**INSTRUCTIONS TO FOLLOW**
In the article below about the RealPage settlement, when did the Department of Justice file its suit?

**TEXT**

A real estate website once accused of facilitating a “housing cartel” has reached a settlement with the Department of Justice.
After a more than year-and-a-half battle, RealPage and the DOJ have come to an agreement that will limit certain features on the app that renters claimed were unfair.
‘Replacing competition with coordination … renters paid the price.’
In 2024, tenants from a popular building in Jersey City, New Jersey, took RealPage to court over allegations of landlords sharing nonpublic information on the website, including vacancy data.
The tenants said the information inflated rental prices, effectively resulting in price-fixing rent across cities due to landlords using the same algorithm to dictate their prices.
In November 2023, the attorney general of Washington, D.C., submitted a different complaint against 14 other landlords operating more than 50,000 rental units in territory.
“Effectively, RealPage is facilitating a housing cartel,” said D.C.’s AG Brian Schwalb.
A DOJ suit in August 2024 seemingly tipped the scales, and now RealPage has agreed to settle on terms.
According to the DOJ’s Antitrust Division Assistant Attorney General Abigail Slater, RealPage was “replacing competition with coordination, and renters paid the price.”
The settlement stops RealPage from coordinating pricing, Slater said in a video posted to X, and forces the app to cease using competitor data to set rents in real time. As well, RealPage can no longer generate “hyper-localized pricing that pushes rent up” and must eliminate features that discourage landlords from lowering prices.
“It means rents set by the market, not a secret algorithm,” Slater remarked.

**DATASET EXCERPTS**
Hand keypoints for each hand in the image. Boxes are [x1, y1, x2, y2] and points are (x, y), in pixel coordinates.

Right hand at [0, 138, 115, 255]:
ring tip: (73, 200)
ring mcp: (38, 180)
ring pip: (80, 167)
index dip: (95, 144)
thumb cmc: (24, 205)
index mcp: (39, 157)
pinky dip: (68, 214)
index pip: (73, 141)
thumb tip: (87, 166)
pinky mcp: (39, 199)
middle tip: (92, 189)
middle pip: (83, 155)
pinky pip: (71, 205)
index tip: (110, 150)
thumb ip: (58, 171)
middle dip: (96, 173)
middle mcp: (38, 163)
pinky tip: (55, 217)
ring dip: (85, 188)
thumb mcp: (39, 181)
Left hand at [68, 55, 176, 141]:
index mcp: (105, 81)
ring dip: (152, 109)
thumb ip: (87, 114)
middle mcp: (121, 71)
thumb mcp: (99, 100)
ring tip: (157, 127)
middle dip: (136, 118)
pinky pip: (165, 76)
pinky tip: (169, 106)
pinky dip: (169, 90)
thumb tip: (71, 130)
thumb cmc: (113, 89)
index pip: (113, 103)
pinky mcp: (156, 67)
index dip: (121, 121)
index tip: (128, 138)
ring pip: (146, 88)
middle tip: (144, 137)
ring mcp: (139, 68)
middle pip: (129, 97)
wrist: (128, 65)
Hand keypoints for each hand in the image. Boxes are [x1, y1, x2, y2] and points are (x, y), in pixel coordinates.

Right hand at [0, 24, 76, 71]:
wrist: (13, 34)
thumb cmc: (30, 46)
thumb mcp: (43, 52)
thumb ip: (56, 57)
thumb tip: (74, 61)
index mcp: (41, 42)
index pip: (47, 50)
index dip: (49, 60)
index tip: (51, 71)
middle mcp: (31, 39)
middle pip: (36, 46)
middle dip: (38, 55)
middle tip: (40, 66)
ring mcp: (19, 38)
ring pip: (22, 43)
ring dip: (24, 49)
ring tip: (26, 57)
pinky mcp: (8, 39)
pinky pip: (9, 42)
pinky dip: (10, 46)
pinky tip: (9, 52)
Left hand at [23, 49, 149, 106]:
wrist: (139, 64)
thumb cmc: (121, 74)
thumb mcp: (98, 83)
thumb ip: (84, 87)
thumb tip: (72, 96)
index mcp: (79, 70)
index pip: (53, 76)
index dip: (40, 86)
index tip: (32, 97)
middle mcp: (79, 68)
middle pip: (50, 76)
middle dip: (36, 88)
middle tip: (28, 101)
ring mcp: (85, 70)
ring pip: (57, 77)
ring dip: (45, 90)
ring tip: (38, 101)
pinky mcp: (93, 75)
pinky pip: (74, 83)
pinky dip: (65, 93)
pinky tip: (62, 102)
---
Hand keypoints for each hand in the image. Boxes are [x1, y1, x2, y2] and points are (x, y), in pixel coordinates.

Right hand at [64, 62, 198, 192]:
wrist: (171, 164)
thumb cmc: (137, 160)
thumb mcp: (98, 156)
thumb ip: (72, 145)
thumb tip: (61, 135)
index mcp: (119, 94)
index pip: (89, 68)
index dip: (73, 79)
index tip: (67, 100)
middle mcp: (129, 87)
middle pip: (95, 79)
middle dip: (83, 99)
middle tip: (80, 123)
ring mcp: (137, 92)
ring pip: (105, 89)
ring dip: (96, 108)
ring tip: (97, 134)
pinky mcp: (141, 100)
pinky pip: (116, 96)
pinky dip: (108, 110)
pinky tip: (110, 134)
--
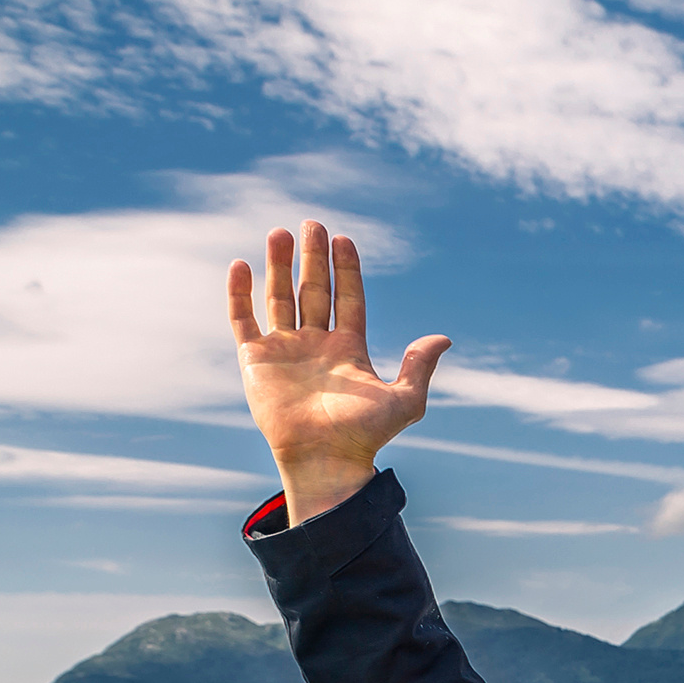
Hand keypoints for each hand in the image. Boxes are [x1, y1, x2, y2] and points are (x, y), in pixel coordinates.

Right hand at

**WORKED SOLUTION**
August 2024